Psychobiome: How Do Microbes Influence Your Mental Health?
Maria Fatima Seppi Vinuales

Written and verified by the psychologist Maria Fatima Seppi Vinuales.

Last update: 04 August, 2022

Have you ever considered that your intestines and gut flora might be linked to your mental health? Maybe you haven’t ever thought about it before, but when we start to realize that the body is a whole entity, and that it works like a big machine, then we can start to understand what the psychobiome is all about.

Stress, certain gastroenteritis, and psychosomatic illnesses remind us that many situations start from the emotions and then move to the physical body, which acts by sending signals. Let’s go deeper into this.

Let’s start by understanding what the microbiota is

In order to arrive at the concept of the psychobiome, let’s clarify what the microbiota is. They are bacteria and microorganisms that live in our body, in all sorts of areas, ranging from the skin to the mouth to the vagina. Of course, the entire digestive tract has its own flora.

A curious fact is that this ecosystem of bacteria is larger than the number of cells we have. In total, they weigh about 2 kilos (4.4 pounds), distributed throughout the body.

They’re of utmost importance to our health and well-being. The particularity of the microbiota is the use that is made of the microorganisms that live in it, which can either use nutrients or produce them.

Intestinal microbiota.
The gastrointestinal tract has its own flora that plays key roles in digestion and the incorporation of nutrients.

Let’s move on to the psychobiome

Having cleared up what microbiota are, we can now move on to what has been called the microbiota-gut-brain axis, that is, the relationship between all these components. The gut and the microbiota have such an influence that some call them the second brain.

Thus, the proposal of the psychobiome suggests that some functions related to cognition, emotions related to anger or fear, and cases of depression or dementia, are related to the functioning of the microbiota.

Microorganisms, bacteria, and cells, in a complex interactive process, also influence the way we feel, think, and act.

Different microbes coexist in the intestinal flora, which are under investigation for their relationship with people’s mental health. In this way, knowing what functions they fulfill could be useful in the approach to neurodegenerative diseases, such as Alzheimer’s or Parkinson’s disease. Also in other mental health disorders, such as depression and anxiety.

It’s important to note that the intestinal flora also has functions linked to the immune system. Strengthening its functioning will, in turn, improve our defenses to protect us from infections.

The psychobiome and probiotics

It should be noted that there’s still a lot of research to be done. In some cases, the scientific community recognizes the psychobiome, but prefers to focus on probiotics and their psychological or neurological functions.

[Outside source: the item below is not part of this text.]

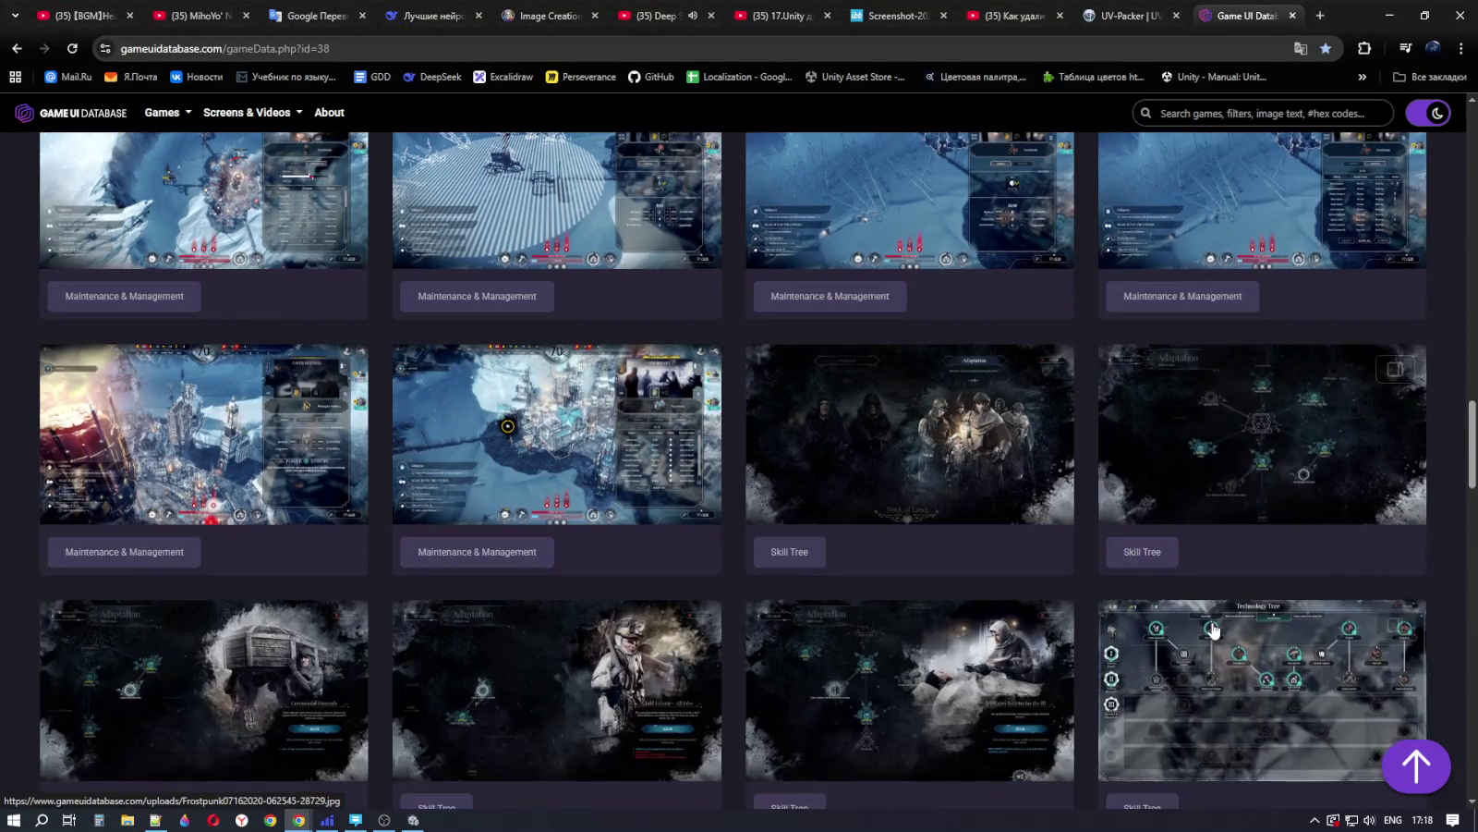
left_click(1213, 630)
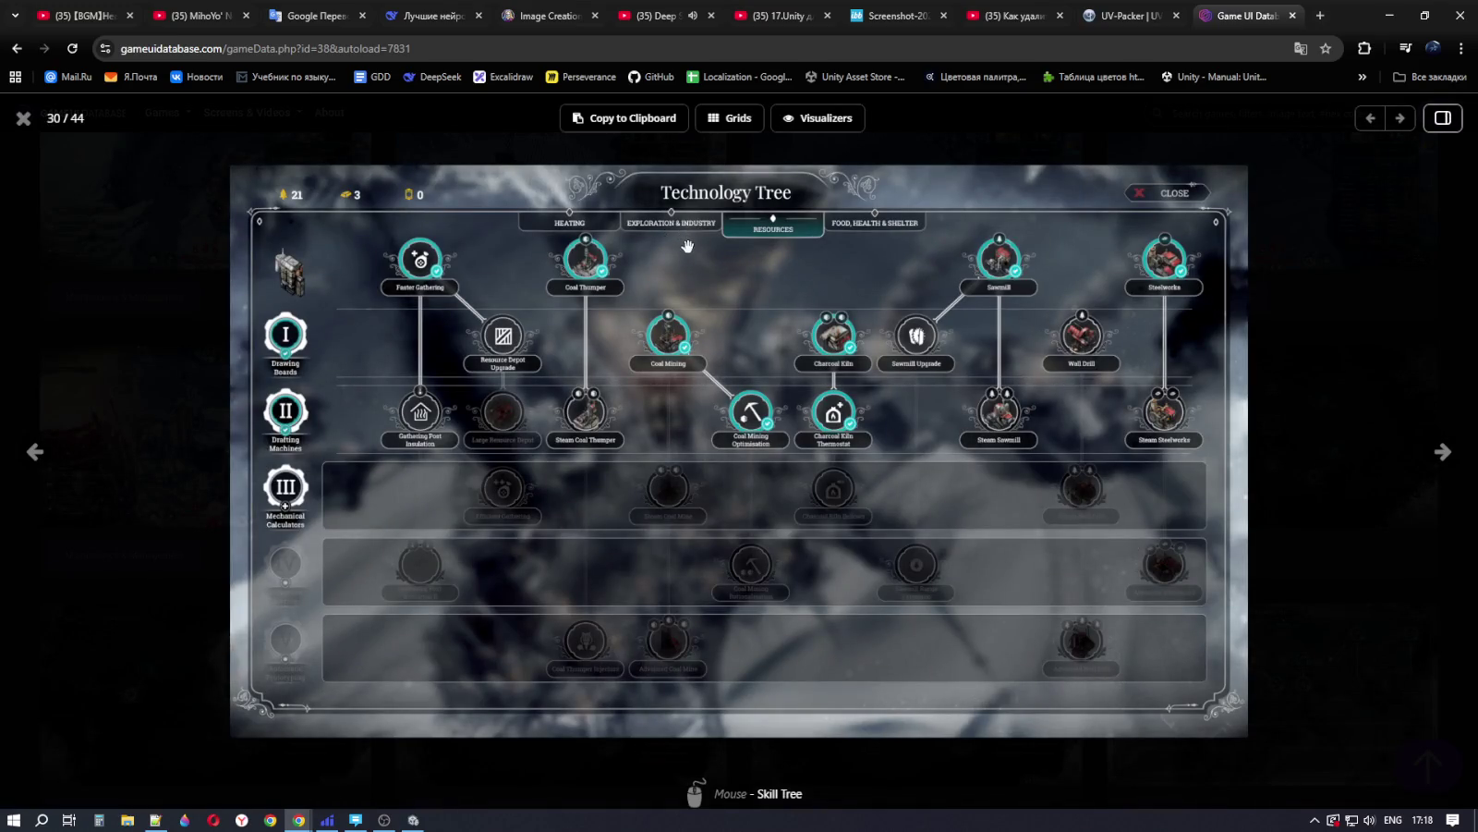
key("alt+Tab")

In other words, the psychobiome isn’t yet an entity in its own right. However, what can’t be denied is the interest and optimism raised by the thought of treatments using these microorganisms as a way of addressing pathologies.

The challenge is to identify which microorganisms are part of the microbiota and which have a specific role in relation to neurological functions. The analysis of human excrement in order to identify and get to know the bacteria involved is a starting point for future treatments.

In this sense, compounds related to the intestinal flora that are capable of improving mental health are being sought. The way forward would be psychobiotics, i.e. substances from the microbiota that emulate neurotransmitters such as dopamine or serotonin.

A woman eating a yogurt.
Just as yogurt is a source of probiotics, it is proposed that psychobiotic supplements could be developed for patients to ingest.

Interaction is the key

The human body is enormously complex and it always finds new ways to surprise us. Gut microbiota reminds us how unique we are, as no two human beings have the same gut flora composition.

If there’s one idea we have to stick with, it’s interaction. The body, its genetic information, the food we eat, the sports activities we do, the microbiota and its entire ecosystem, the brain and its different areas, our motor and emotional responses… everything forms a complex circuit, an extraordinary exchange of signals and information.

Perhaps psychobiotics, in the near future, will be a therapeutic response to neurodegenerative disorders. The way is open.

All cited sources were thoroughly reviewed by our team to ensure their quality, reliability, currency, and validity. The bibliography of this article was considered reliable and of academic or scientific accuracy.

This text is provided for informational purposes only and does not replace consultation with a professional. If in doubt, consult your specialist.